* [How to complete this task]
Using the records below, give again exactly the lines from the line that contains "1526,30 1528,41C1519,54 1495,66" through the line that contains "1715,10 1748,20 1748,30", both ends included, and only those.

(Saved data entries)
»»

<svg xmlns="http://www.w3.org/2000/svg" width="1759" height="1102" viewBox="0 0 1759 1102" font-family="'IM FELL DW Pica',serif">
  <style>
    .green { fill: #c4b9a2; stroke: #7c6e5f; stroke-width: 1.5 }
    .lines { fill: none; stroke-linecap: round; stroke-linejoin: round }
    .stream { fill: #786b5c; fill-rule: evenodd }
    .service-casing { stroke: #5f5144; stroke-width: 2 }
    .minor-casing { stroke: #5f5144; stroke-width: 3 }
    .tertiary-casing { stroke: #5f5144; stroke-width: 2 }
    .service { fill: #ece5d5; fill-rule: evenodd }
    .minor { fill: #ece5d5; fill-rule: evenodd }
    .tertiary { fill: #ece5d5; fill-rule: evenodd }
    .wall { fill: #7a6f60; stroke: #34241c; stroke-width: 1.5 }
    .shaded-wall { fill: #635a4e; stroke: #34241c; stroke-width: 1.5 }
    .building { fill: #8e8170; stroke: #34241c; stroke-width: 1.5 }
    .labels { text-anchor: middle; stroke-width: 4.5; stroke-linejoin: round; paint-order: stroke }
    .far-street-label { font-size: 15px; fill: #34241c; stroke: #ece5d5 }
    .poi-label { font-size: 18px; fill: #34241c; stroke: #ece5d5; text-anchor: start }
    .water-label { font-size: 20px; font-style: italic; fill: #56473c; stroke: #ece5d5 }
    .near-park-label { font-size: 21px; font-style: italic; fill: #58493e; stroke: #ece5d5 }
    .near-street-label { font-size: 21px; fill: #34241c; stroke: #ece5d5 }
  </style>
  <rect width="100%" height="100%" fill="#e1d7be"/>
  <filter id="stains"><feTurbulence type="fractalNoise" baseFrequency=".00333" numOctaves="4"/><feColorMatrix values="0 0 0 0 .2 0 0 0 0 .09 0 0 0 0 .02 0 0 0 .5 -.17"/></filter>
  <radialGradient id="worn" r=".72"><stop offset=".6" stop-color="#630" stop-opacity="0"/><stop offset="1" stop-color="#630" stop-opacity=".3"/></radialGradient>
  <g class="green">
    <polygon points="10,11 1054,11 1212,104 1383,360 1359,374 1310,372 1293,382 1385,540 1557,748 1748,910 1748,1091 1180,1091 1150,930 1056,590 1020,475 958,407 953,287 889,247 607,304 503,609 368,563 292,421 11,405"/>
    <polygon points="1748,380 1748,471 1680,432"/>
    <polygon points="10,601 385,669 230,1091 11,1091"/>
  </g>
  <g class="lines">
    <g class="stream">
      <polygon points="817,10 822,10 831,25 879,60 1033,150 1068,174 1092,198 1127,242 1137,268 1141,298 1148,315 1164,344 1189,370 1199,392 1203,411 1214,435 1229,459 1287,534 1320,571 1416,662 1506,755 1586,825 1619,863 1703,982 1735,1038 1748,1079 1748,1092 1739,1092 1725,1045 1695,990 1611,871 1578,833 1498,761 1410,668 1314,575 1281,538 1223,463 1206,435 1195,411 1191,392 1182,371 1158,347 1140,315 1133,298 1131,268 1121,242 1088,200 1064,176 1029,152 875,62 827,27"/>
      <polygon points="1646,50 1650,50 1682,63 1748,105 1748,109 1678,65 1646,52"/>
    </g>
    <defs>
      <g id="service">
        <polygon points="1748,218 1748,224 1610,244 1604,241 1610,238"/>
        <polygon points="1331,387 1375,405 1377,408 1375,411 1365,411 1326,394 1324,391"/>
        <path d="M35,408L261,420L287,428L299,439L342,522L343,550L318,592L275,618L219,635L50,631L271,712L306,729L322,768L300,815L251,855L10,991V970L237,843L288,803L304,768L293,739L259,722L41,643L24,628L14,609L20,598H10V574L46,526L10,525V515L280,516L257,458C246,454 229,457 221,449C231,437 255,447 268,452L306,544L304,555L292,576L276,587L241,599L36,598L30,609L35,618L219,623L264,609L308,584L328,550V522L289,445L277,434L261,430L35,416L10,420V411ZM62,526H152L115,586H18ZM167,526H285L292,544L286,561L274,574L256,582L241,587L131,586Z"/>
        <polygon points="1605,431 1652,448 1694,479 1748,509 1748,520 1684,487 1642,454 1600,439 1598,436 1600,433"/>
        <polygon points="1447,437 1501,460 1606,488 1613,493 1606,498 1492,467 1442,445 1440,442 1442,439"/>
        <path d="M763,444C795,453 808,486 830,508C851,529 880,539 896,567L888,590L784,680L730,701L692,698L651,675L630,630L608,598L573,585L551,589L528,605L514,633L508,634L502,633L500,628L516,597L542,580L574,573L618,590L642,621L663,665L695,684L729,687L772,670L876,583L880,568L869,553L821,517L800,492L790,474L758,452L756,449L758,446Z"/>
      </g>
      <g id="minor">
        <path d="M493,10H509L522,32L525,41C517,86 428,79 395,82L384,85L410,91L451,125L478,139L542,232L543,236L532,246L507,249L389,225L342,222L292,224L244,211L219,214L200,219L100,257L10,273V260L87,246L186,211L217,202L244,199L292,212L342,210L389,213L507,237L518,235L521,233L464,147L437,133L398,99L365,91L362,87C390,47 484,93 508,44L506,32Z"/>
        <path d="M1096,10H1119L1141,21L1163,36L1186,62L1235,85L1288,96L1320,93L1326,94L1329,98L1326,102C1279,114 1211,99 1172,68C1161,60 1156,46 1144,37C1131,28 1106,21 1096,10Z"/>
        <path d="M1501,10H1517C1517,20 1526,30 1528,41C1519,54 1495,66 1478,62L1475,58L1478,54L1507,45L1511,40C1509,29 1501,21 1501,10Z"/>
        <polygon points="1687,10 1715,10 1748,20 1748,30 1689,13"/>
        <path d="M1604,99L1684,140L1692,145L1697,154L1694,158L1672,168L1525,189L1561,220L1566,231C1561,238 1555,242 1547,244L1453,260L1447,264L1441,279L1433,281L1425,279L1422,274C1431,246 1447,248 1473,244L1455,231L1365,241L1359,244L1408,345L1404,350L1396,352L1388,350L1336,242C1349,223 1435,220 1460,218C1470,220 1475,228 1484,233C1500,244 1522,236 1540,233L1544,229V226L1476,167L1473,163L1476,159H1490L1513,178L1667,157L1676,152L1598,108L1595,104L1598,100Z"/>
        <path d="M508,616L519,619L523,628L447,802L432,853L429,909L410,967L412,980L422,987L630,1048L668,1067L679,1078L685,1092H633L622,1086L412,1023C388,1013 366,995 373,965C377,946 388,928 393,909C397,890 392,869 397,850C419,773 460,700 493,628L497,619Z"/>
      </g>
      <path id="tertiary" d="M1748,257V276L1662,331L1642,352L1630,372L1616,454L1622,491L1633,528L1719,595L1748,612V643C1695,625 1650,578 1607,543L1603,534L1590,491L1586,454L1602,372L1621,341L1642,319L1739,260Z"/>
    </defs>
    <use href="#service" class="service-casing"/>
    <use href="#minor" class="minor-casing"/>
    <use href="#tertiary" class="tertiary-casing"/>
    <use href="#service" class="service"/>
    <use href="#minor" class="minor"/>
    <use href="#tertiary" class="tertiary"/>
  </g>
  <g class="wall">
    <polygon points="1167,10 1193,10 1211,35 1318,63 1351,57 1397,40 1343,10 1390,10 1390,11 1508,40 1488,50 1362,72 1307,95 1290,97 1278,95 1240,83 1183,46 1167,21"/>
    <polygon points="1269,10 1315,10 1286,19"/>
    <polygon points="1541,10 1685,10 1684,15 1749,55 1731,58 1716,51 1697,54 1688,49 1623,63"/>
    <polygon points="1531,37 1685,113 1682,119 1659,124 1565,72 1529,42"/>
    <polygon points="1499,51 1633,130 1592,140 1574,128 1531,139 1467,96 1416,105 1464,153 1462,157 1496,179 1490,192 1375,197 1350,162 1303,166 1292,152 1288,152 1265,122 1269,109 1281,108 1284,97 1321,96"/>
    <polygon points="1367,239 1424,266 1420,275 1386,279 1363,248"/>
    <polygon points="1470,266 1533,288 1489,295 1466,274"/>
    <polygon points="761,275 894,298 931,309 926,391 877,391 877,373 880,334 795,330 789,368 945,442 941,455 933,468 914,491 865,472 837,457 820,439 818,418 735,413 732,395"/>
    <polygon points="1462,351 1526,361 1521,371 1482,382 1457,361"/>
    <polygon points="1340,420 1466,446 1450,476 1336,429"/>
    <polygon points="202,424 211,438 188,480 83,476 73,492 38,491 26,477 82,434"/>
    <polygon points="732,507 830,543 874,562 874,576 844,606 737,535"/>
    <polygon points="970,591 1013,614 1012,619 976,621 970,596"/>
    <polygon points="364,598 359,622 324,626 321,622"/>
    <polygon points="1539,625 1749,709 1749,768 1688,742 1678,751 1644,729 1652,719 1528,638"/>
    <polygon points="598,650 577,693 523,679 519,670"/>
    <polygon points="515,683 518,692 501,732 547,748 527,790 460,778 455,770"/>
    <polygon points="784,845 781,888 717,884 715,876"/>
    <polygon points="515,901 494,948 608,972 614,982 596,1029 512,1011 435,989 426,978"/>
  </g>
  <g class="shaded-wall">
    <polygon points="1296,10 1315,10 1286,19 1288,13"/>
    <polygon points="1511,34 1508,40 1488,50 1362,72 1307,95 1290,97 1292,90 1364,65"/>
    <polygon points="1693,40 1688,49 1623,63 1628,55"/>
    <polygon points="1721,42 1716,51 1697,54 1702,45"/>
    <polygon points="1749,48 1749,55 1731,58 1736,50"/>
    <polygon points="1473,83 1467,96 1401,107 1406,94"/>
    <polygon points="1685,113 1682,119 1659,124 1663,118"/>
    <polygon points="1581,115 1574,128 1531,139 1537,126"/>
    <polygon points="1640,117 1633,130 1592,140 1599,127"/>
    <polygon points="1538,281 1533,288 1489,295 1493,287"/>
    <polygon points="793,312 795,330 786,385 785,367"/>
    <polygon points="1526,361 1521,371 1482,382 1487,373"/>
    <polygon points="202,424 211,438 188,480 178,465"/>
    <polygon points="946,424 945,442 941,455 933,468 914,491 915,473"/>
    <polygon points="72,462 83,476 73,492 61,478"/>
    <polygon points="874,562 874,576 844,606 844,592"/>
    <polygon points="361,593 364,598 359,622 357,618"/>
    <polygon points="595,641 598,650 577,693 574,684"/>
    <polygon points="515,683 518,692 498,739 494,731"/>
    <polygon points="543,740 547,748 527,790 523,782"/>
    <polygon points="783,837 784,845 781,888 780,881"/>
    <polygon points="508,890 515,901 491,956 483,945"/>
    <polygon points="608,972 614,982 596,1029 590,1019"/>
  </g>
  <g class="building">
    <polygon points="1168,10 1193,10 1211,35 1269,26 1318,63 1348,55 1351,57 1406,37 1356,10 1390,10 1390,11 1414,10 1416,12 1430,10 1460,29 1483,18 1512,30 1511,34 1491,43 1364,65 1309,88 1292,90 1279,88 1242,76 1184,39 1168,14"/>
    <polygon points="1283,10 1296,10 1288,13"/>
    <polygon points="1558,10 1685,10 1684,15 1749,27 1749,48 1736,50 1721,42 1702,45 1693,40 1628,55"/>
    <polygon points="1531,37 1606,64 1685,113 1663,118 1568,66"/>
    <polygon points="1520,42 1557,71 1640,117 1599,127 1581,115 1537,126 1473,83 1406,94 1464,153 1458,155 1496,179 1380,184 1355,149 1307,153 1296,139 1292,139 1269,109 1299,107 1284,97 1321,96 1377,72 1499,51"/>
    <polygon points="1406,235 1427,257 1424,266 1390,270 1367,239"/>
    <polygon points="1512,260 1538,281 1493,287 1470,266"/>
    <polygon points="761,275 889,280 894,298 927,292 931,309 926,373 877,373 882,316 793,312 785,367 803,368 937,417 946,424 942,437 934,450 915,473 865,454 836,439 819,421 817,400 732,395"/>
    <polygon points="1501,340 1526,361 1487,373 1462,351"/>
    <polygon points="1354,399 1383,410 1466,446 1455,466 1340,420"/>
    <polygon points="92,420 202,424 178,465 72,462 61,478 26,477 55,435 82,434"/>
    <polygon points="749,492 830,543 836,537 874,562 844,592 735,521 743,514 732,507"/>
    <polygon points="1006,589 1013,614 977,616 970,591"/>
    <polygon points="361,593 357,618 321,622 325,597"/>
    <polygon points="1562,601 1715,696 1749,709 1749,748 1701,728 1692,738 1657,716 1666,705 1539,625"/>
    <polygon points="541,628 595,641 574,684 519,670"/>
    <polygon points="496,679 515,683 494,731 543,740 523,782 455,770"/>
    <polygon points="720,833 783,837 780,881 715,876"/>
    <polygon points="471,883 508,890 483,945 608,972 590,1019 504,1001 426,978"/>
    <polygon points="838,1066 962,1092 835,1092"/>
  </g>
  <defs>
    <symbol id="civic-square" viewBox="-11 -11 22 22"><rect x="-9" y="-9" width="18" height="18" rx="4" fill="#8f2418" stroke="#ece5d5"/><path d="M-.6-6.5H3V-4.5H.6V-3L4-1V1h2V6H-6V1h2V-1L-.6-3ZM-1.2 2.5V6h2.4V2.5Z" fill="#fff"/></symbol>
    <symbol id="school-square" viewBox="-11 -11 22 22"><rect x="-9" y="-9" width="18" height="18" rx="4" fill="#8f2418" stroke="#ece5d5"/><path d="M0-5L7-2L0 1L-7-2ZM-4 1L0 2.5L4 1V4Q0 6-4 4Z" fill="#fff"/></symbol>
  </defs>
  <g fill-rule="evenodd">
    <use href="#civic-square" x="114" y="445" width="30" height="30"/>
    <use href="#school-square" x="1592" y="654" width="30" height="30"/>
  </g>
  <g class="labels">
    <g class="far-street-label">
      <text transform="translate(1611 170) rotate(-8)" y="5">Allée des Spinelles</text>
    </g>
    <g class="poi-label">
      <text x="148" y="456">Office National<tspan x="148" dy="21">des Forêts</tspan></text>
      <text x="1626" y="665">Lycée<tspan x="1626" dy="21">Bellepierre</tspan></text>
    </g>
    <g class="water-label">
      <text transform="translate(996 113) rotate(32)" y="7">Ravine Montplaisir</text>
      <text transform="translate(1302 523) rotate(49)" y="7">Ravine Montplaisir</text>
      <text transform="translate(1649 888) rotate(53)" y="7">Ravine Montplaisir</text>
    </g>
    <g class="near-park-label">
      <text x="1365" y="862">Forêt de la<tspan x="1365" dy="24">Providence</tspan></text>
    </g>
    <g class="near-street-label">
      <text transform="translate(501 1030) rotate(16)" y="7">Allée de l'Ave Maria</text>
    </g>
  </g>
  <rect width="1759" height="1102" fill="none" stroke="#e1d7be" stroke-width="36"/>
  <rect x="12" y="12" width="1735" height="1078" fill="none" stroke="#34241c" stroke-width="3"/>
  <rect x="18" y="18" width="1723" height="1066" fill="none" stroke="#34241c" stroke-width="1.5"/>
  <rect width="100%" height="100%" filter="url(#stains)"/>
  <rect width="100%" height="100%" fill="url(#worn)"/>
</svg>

««

* [Exercise result]
        <path d="M1501,10H1517C1517,20 1526,30 1528,41C1519,54 1495,66 1478,62L1475,58L1478,54L1507,45L1511,40C1509,29 1501,21 1501,10Z"/>
        <polygon points="1687,10 1715,10 1748,20 1748,30 1689,13"/>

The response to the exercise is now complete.